» EXERCISE AIM
Leaving every image behind, reproduce the records word for word.

» EXCERPTED DATA
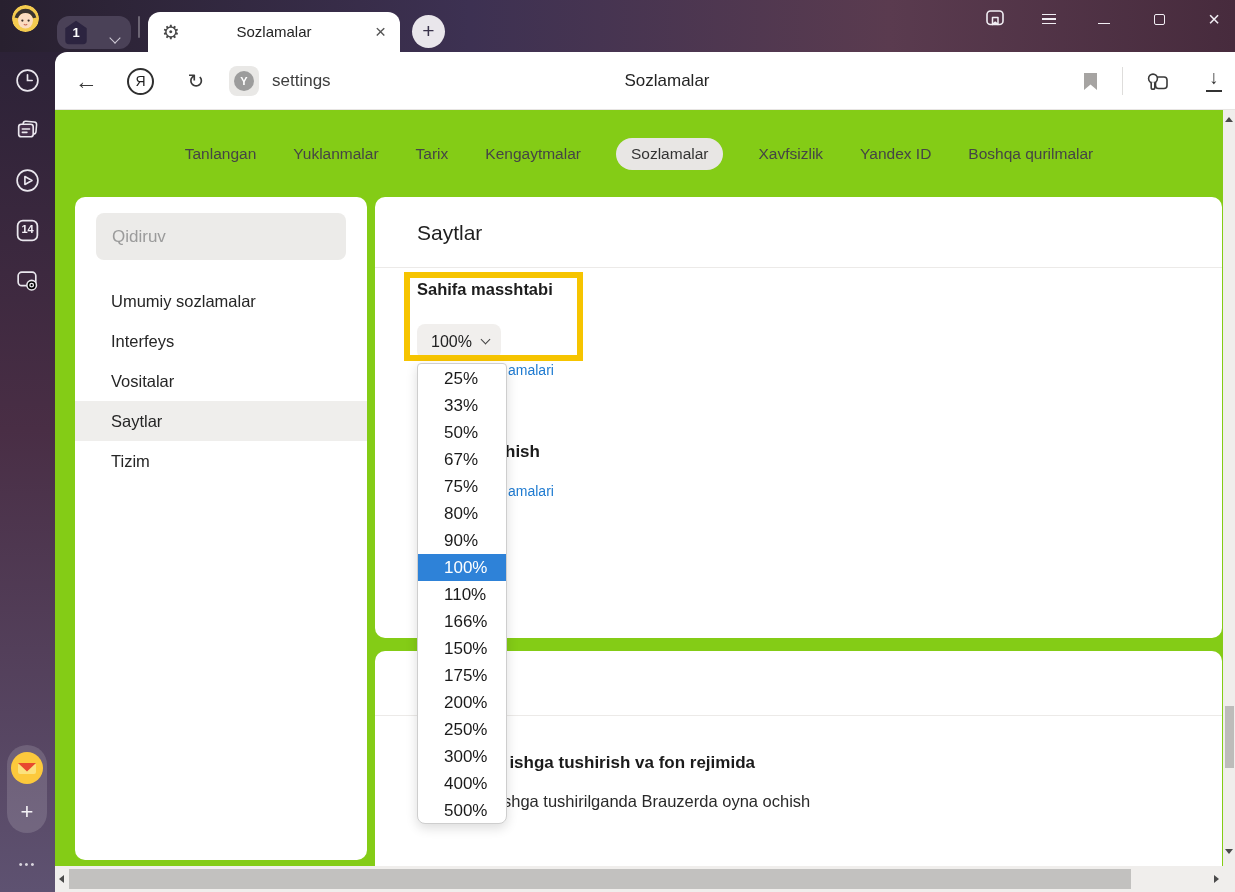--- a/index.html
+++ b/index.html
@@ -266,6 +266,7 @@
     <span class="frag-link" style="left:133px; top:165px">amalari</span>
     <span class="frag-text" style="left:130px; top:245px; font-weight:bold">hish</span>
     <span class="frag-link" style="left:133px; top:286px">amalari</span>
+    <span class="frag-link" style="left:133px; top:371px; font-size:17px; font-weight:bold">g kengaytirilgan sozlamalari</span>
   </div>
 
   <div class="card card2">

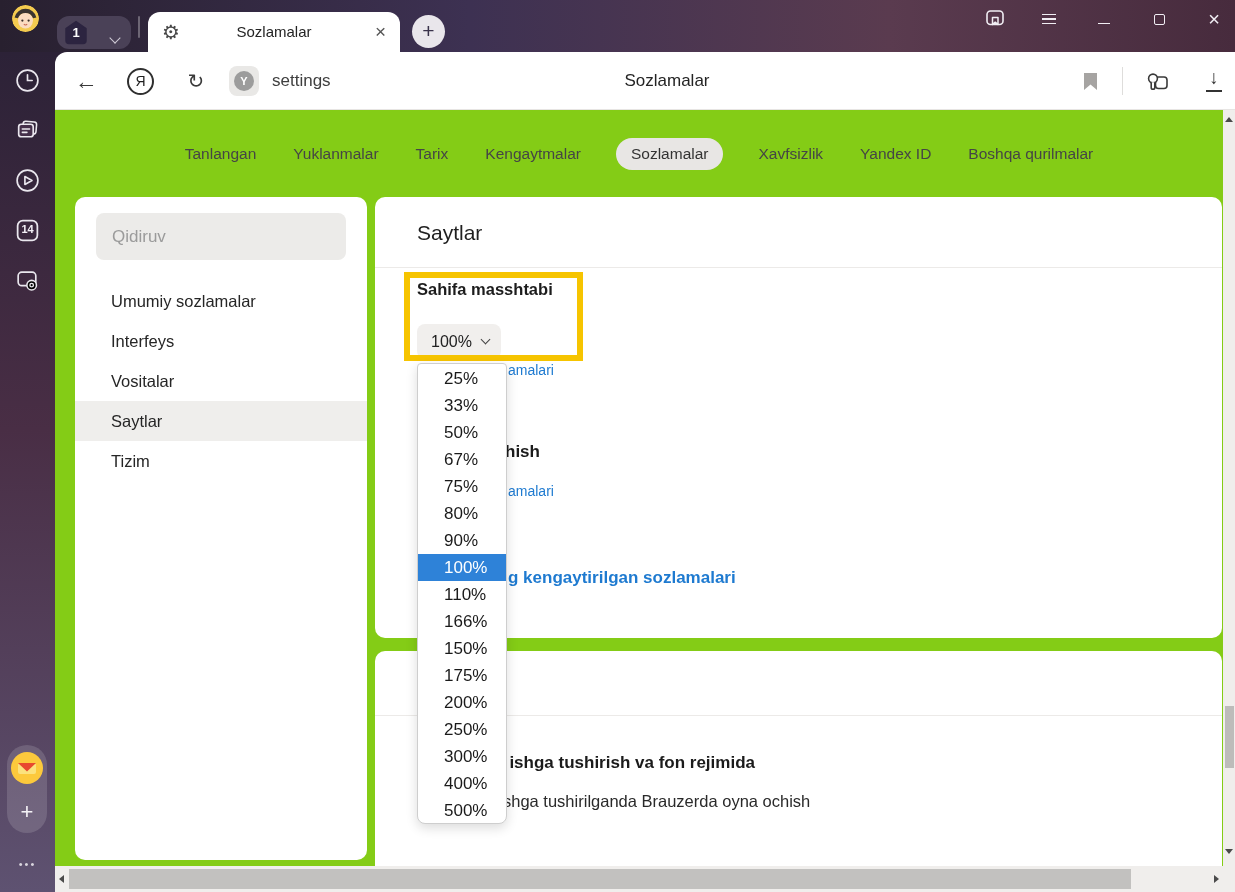--- a/index.html
+++ b/index.html
@@ -273,6 +273,10 @@
     <div class="hdiv" style="top:64px"></div>
     <span class="frag-text" style="left:124px; top:102px; font-weight:bold">t ishga tushirish va fon rejimida</span>
     <span class="frag-text" style="left:128px; top:141px; font-size:16.5px; color:#2a2a2a">shga tushirilganda Brauzerda oyna ochish</span>
+    <div class="select c2-select">
+      <span class="val">Har doim</span>
+      <span class="sel-chev" style="right:18px; top:14px"></span>
+    </div>
   </div>
 
   <div class="hl-box"></div>

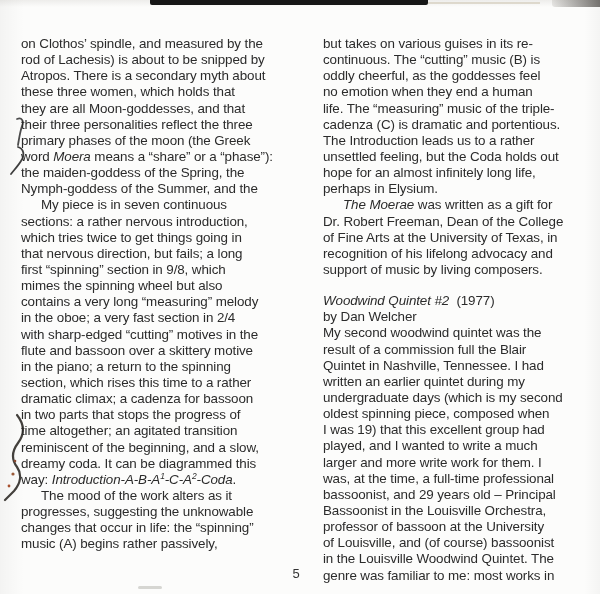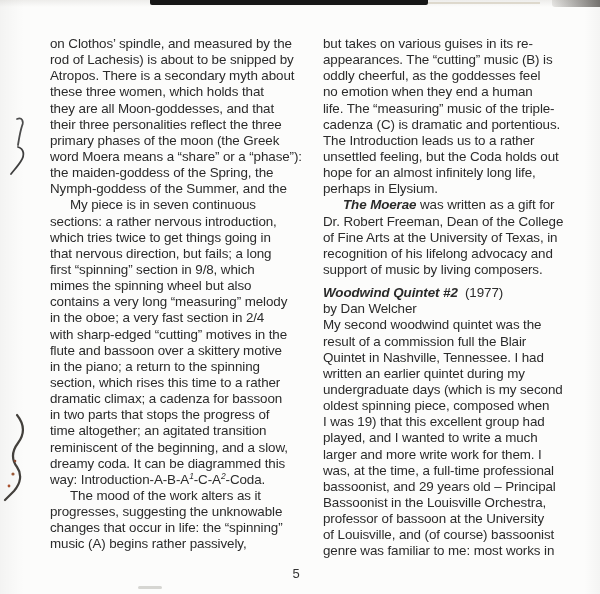--- a/index.html
+++ b/index.html
@@ -22,7 +22,7 @@
     color:var(--ink,#2b2b2b);
     letter-spacing:-0.1px;
   }
-  .col-left{left:50px;width:262px;}
+  .col-left{left:21px;width:262px;}
   .col-right{left:323px;width:268px;}
   .para{margin:0;}
   .para.heading{margin-top:7px;}

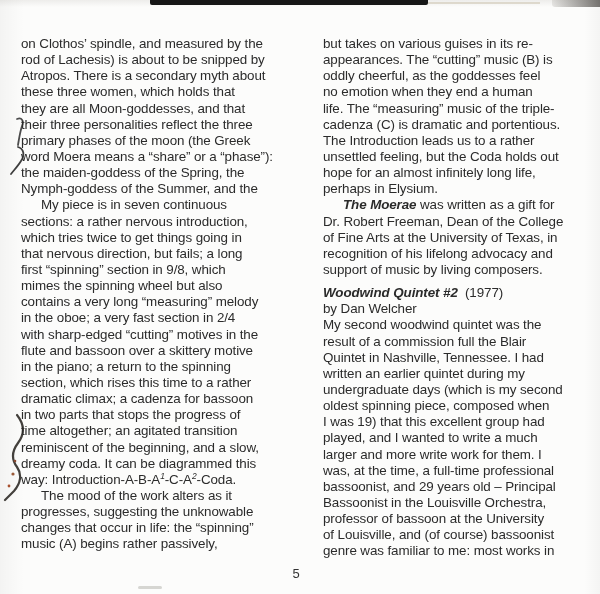--- a/index.html
+++ b/index.html
@@ -122,7 +122,7 @@
   <div class="col col-right">
       <div class="para">
         <div class="line"><span>but takes on various guises in its re-</span></div>
-        <div class="line"><span>appearances. The “cutting” music (B) is</span></div>
+        <div class="line"><span>continuous. The “cutting” music (B) is</span></div>
         <div class="line"><span>oddly cheerful, as the goddesses feel</span></div>
         <div class="line"><span>no emotion when they end a human</span></div>
         <div class="line"><span>life. The “measuring” music of the triple-</span></div>

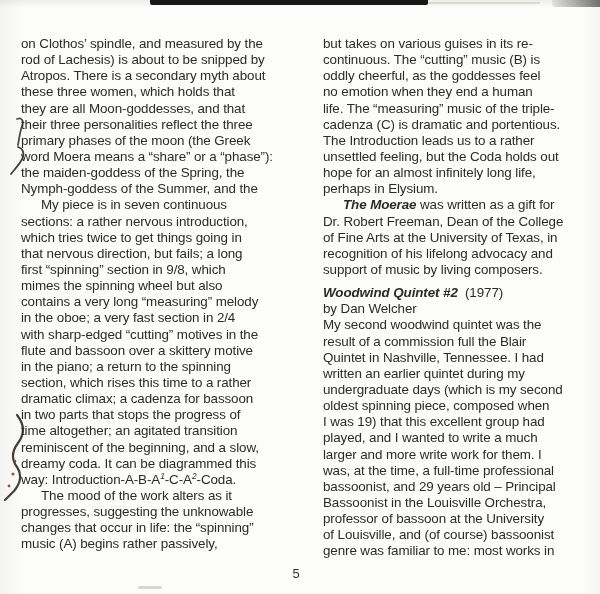--- a/index.html
+++ b/index.html
@@ -28,7 +28,7 @@
   .para.heading{margin-top:7px;}
   .line{height:16.15px;line-height:16.1px;white-space:pre;}
   .line.ind{text-indent:20px;}
-  .i{margin-top:36px;}
+  .i{font-style:italic;margin-top:36px;}
   .bi{font-style:italic;font-weight:700;}
   .sup{font-style:italic;font-size:8.5px;position:relative;top:-4.5px;}
   .page-number{

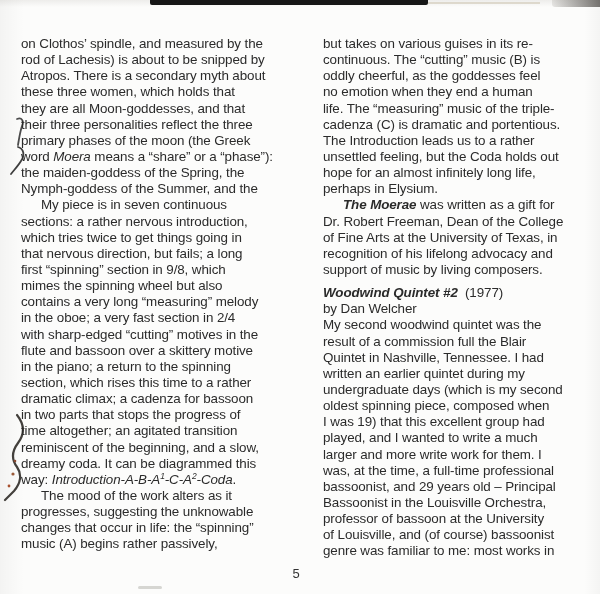--- a/index.html
+++ b/index.html
@@ -29,7 +29,7 @@
   .line{height:16.15px;line-height:16.1px;white-space:pre;}
   .line.ind{text-indent:20px;}
   .i{font-style:italic;margin-top:36px;}
-  .bi{font-style:italic;font-weight:700;}
+  .bi{font-style:italic;font-weight:400;}
   .sup{font-style:italic;font-size:8.5px;position:relative;top:-4.5px;}
   .page-number{
     position:absolute;left:284px;top:566px;width:24px;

» REPLY
--- a/index.html
+++ b/index.html
@@ -266,6 +266,7 @@
     <span class="frag-link" style="left:133px; top:165px">amalari</span>
     <span class="frag-text" style="left:130px; top:245px; font-weight:bold">hish</span>
     <span class="frag-link" style="left:133px; top:286px">amalari</span>
+    <span class="frag-link" style="left:133px; top:371px; font-size:17px; font-weight:bold">g kengaytirilgan sozlamalari</span>
   </div>
 
   <div class="card card2">

--- a/index.html
+++ b/index.html
@@ -273,6 +273,10 @@
     <div class="hdiv" style="top:64px"></div>
     <span class="frag-text" style="left:124px; top:102px; font-weight:bold">t ishga tushirish va fon rejimida</span>
     <span class="frag-text" style="left:128px; top:141px; font-size:16.5px; color:#2a2a2a">shga tushirilganda Brauzerda oyna ochish</span>
+    <div class="select c2-select">
+      <span class="val">Har doim</span>
+      <span class="sel-chev" style="right:18px; top:14px"></span>
+    </div>
   </div>
 
   <div class="hl-box"></div>

--- a/index.html
+++ b/index.html
@@ -22,7 +22,7 @@
     color:var(--ink,#2b2b2b);
     letter-spacing:-0.1px;
   }
-  .col-left{left:50px;width:262px;}
+  .col-left{left:21px;width:262px;}
   .col-right{left:323px;width:268px;}
   .para{margin:0;}
   .para.heading{margin-top:7px;}

--- a/index.html
+++ b/index.html
@@ -122,7 +122,7 @@
   <div class="col col-right">
       <div class="para">
         <div class="line"><span>but takes on various guises in its re-</span></div>
-        <div class="line"><span>appearances. The “cutting” music (B) is</span></div>
+        <div class="line"><span>continuous. The “cutting” music (B) is</span></div>
         <div class="line"><span>oddly cheerful, as the goddesses feel</span></div>
         <div class="line"><span>no emotion when they end a human</span></div>
         <div class="line"><span>life. The “measuring” music of the triple-</span></div>

--- a/index.html
+++ b/index.html
@@ -28,7 +28,7 @@
   .para.heading{margin-top:7px;}
   .line{height:16.15px;line-height:16.1px;white-space:pre;}
   .line.ind{text-indent:20px;}
-  .i{margin-top:36px;}
+  .i{font-style:italic;margin-top:36px;}
   .bi{font-style:italic;font-weight:700;}
   .sup{font-style:italic;font-size:8.5px;position:relative;top:-4.5px;}
   .page-number{

--- a/index.html
+++ b/index.html
@@ -29,7 +29,7 @@
   .line{height:16.15px;line-height:16.1px;white-space:pre;}
   .line.ind{text-indent:20px;}
   .i{font-style:italic;margin-top:36px;}
-  .bi{font-style:italic;font-weight:700;}
+  .bi{font-style:italic;font-weight:400;}
   .sup{font-style:italic;font-size:8.5px;position:relative;top:-4.5px;}
   .page-number{
     position:absolute;left:284px;top:566px;width:24px;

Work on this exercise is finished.